Laverde graduated high school in 1953 and started studying agriculture at university before dropping out to work as a director of photography and documentary filmmaker for Televisora Nacional de Colombia. Eventually, he was promoted to producer and director.
In 1956, he moved to Madrid and got his first job working in animation as an assistant on Las Aventuras de Mumu (1967) for Televisión Española (TVE). Later, he directed La guitarrita española and was director of photography on La historia de música and the documentary Ernesto Bitetti. During his time in Europe, he became fascinated by stop motion films, particularly those of legendary Czech filmmakers Jiří Trnka and Jiří Barta.
He returned to Colombia in 1969, and directed Colombia’s contribution to Niños del mundo. That same year, he was invited by UNESCO to represent Colombia at a screenwriters course hosted by the National Institute of Cinematography in Buenos Aires. All the while, he continued working in cinema and served as director of photography on 1971’s Una tarde … un lunes, which won the Kodak Award for Best Photography.
In 1972, his first animated short El país de Bellaflor premiered at the Cartagena International Film Festival (FICCI), Colombia’s largest film festival and the oldest in Latin America, where it won Best Film. He later directed shorts including Colorín colorado (1973), La maquinita (1973), La cosecha (1974), Fuegos de artificio, La promesa (1975), and La chamba (1975). During those years, he also worked on several documentary films.
Animation production in Colombia at that time was almost entirely regulated to advertisements and independent short films. When Laverde began developing his features, he did so mostly on his own and leaned heavily on skills and knowledge acquired during his time in Europe.
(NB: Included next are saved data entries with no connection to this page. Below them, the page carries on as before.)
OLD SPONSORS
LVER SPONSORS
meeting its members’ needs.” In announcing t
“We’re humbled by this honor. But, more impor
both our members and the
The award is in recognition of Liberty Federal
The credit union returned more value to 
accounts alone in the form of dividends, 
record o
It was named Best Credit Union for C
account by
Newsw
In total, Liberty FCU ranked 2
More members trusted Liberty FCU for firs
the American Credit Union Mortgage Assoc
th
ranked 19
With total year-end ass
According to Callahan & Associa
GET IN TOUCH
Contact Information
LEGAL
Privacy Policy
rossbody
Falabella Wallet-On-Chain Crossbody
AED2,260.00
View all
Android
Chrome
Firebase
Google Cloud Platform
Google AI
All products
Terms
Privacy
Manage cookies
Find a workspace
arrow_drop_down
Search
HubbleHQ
With limited resources and few peers to lean on in Colombia, he made his films at an in-home studio, shooting them on a single lens Kingstone camera and using his daughter’s toys for characters and props.
Family was always paramount to Laverde, who considered his filmmaking a family business. His greatest support came from three sources. His wife Karina was a professional actress who helped design the costumes for his models, and more than just contributing their toys, his children also played key roles in Laverde’s filmmaking as they got older. His daughter Ana María would eventually become his assistant director and design sets, while his son Fernando Enrique built those sets, was Laverde’s director of photography, and operated the camera crane.
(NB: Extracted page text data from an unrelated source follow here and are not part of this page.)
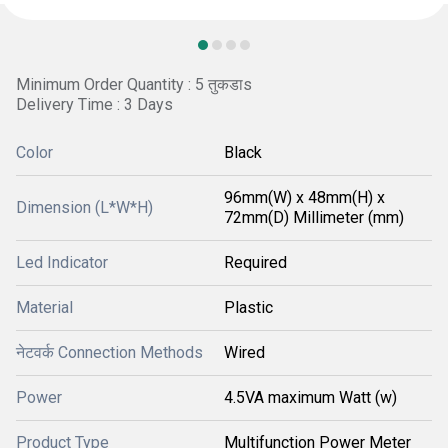
Minimum Order Quantity : 5 तुकडाs
Delivery Time : 3 Days
Color
Black
96mm(W) x 48mm(H) x
Dimension (L*W*H)
72mm(D) Millimeter (mm)
Led Indicator
Required
Material
Plastic
नेटवर्क Connection Methods
Wired
Power
4.5VA maximum Watt (w)
Product Type
Multifunction Power Meter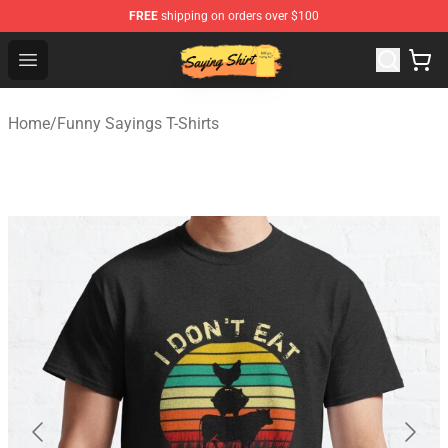
FREE
shipping on orders over $100
Saying Shirt Shop - Say It Boldly, Wear It Proudly – Only 
Open menu
Home
/
Funny Sayings T-Shirts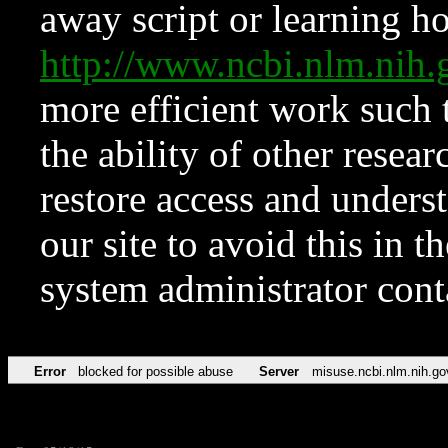
away script or learning how
http://www.ncbi.nlm.ni
more efficient work such 
the ability of other resear
restore access and underst
our site to avoid this in t
system administrator con
Error
blocked for possible abuse
Server
misuse.ncbi.nlm.nih.go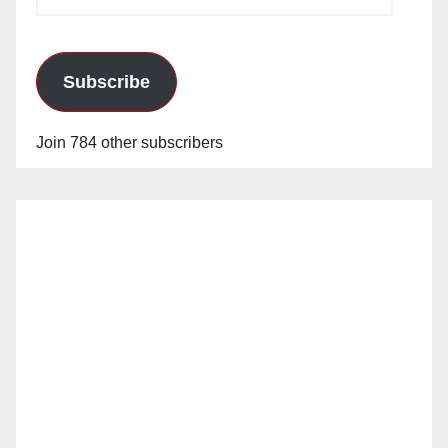
Address
Subscribe
Join 784 other subscribers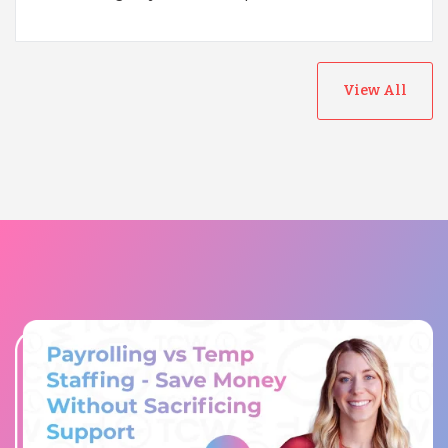
View All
In 1975, he founded the Grupo de Cine Familiar where he later made the short film Rincones de Boyacá (1977). His feature debut came in 1978, with the stop motion film La pobre viejecita, which won the Colcultura award for best feature film. The following year, his animated short Un planeta llamado tierra won best short at the Festival of Colombian Cinema while another of his films, Pepitas Rojas, won best short at the first International Children’s Film Festival.
In 1983, he directed his second feature, Critóbal Colon, which won the Coral Prize at the International Festival of New Ibero-American Cinema in Havana, Cuba. In 1989, he directed his final feature Martín Fierro, based on the popular Argentine character of lore El Gaucho Martín Fierro, the protagonist of an epic poem by writer José Hernández.